(Records from a data source)
▬▬▬▬▬▬
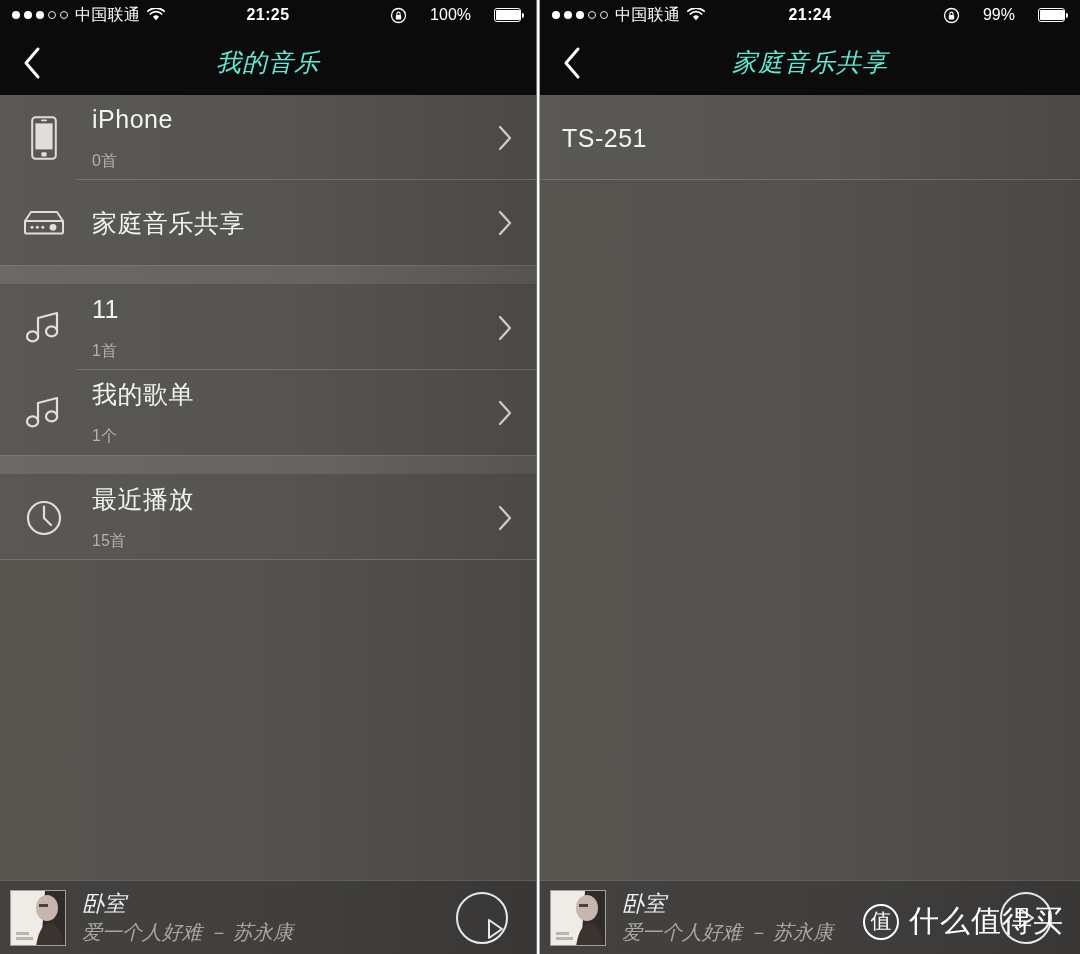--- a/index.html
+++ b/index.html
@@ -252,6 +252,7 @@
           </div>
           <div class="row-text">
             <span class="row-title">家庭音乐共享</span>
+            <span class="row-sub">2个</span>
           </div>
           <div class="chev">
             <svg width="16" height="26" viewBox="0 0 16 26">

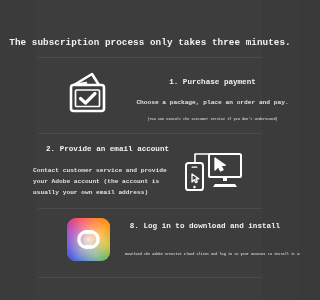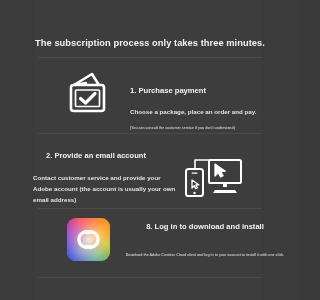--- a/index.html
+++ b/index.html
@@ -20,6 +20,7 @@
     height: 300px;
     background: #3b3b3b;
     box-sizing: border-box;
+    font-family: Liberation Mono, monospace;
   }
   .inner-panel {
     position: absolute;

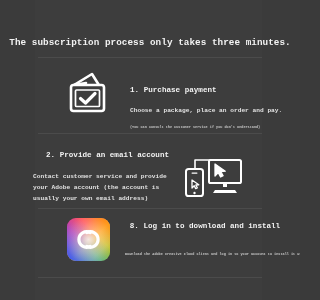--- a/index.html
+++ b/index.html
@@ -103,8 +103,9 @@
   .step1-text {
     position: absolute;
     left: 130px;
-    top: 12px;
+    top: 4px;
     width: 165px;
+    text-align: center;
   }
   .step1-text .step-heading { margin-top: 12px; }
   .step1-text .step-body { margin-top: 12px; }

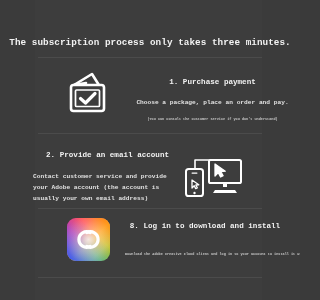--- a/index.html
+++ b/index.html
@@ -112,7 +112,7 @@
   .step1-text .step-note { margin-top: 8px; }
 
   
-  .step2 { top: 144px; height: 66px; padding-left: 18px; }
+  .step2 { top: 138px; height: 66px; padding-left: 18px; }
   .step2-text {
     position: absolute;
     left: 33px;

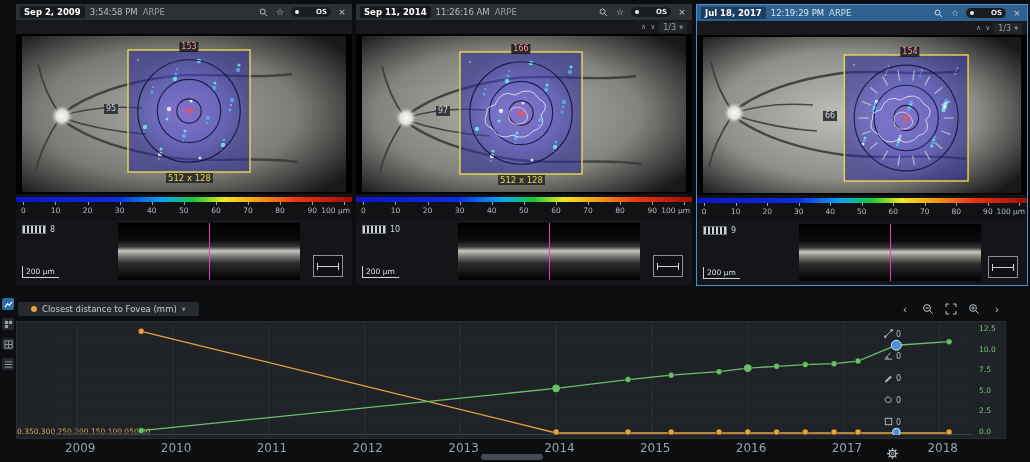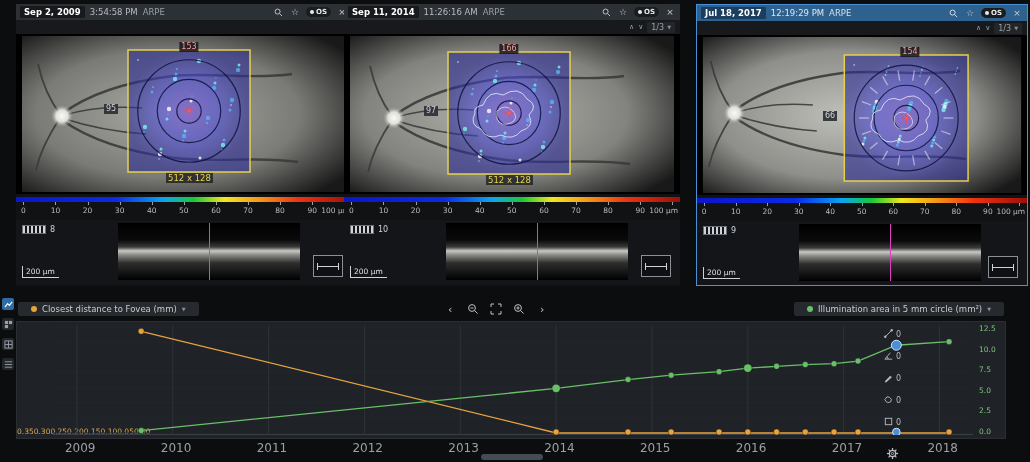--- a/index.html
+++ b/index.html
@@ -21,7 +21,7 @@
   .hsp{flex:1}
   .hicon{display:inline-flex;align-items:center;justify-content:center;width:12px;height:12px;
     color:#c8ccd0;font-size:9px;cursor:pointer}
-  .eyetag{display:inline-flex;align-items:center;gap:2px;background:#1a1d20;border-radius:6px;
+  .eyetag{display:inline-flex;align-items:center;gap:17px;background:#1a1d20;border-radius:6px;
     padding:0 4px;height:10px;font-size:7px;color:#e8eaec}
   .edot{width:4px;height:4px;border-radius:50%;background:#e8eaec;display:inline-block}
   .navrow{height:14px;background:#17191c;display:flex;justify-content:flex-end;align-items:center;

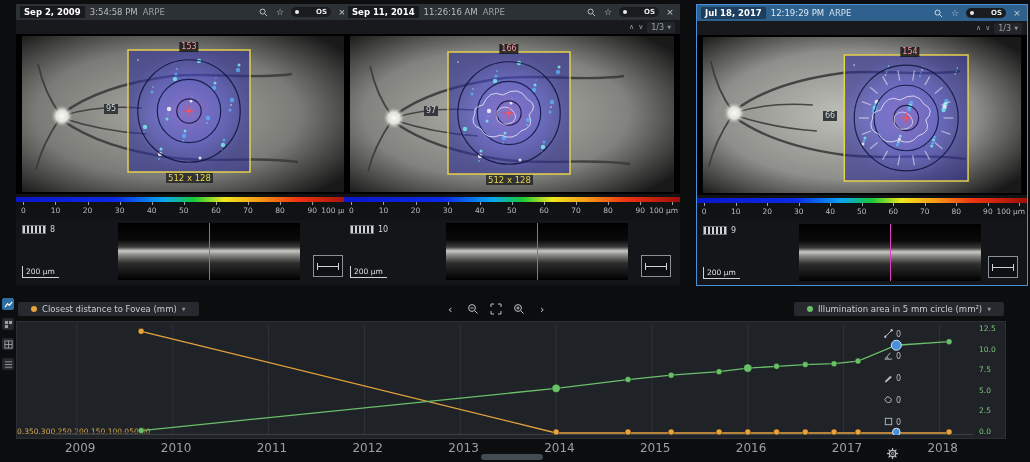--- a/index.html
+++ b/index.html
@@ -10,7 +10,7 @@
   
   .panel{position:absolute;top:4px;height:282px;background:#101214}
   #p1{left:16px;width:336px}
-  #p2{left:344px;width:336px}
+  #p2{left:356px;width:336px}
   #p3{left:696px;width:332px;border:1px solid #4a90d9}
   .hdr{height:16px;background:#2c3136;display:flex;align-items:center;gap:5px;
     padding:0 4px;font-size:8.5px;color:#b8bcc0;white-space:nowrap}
▬▬▬▬▬▬
Return the records above verbatim, images excluded.

◆ Answer space
--- a/index.html
+++ b/index.html
@@ -252,6 +252,7 @@
           </div>
           <div class="row-text">
             <span class="row-title">家庭音乐共享</span>
+            <span class="row-sub">2个</span>
           </div>
           <div class="chev">
             <svg width="16" height="26" viewBox="0 0 16 26">

--- a/index.html
+++ b/index.html
@@ -20,6 +20,7 @@
     height: 300px;
     background: #3b3b3b;
     box-sizing: border-box;
+    font-family: Liberation Mono, monospace;
   }
   .inner-panel {
     position: absolute;

--- a/index.html
+++ b/index.html
@@ -103,8 +103,9 @@
   .step1-text {
     position: absolute;
     left: 130px;
-    top: 12px;
+    top: 4px;
     width: 165px;
+    text-align: center;
   }
   .step1-text .step-heading { margin-top: 12px; }
   .step1-text .step-body { margin-top: 12px; }

--- a/index.html
+++ b/index.html
@@ -112,7 +112,7 @@
   .step1-text .step-note { margin-top: 8px; }
 
   
-  .step2 { top: 144px; height: 66px; padding-left: 18px; }
+  .step2 { top: 138px; height: 66px; padding-left: 18px; }
   .step2-text {
     position: absolute;
     left: 33px;

--- a/index.html
+++ b/index.html
@@ -21,7 +21,7 @@
   .hsp{flex:1}
   .hicon{display:inline-flex;align-items:center;justify-content:center;width:12px;height:12px;
     color:#c8ccd0;font-size:9px;cursor:pointer}
-  .eyetag{display:inline-flex;align-items:center;gap:2px;background:#1a1d20;border-radius:6px;
+  .eyetag{display:inline-flex;align-items:center;gap:17px;background:#1a1d20;border-radius:6px;
     padding:0 4px;height:10px;font-size:7px;color:#e8eaec}
   .edot{width:4px;height:4px;border-radius:50%;background:#e8eaec;display:inline-block}
   .navrow{height:14px;background:#17191c;display:flex;justify-content:flex-end;align-items:center;

--- a/index.html
+++ b/index.html
@@ -10,7 +10,7 @@
   
   .panel{position:absolute;top:4px;height:282px;background:#101214}
   #p1{left:16px;width:336px}
-  #p2{left:344px;width:336px}
+  #p2{left:356px;width:336px}
   #p3{left:696px;width:332px;border:1px solid #4a90d9}
   .hdr{height:16px;background:#2c3136;display:flex;align-items:center;gap:5px;
     padding:0 4px;font-size:8.5px;color:#b8bcc0;white-space:nowrap}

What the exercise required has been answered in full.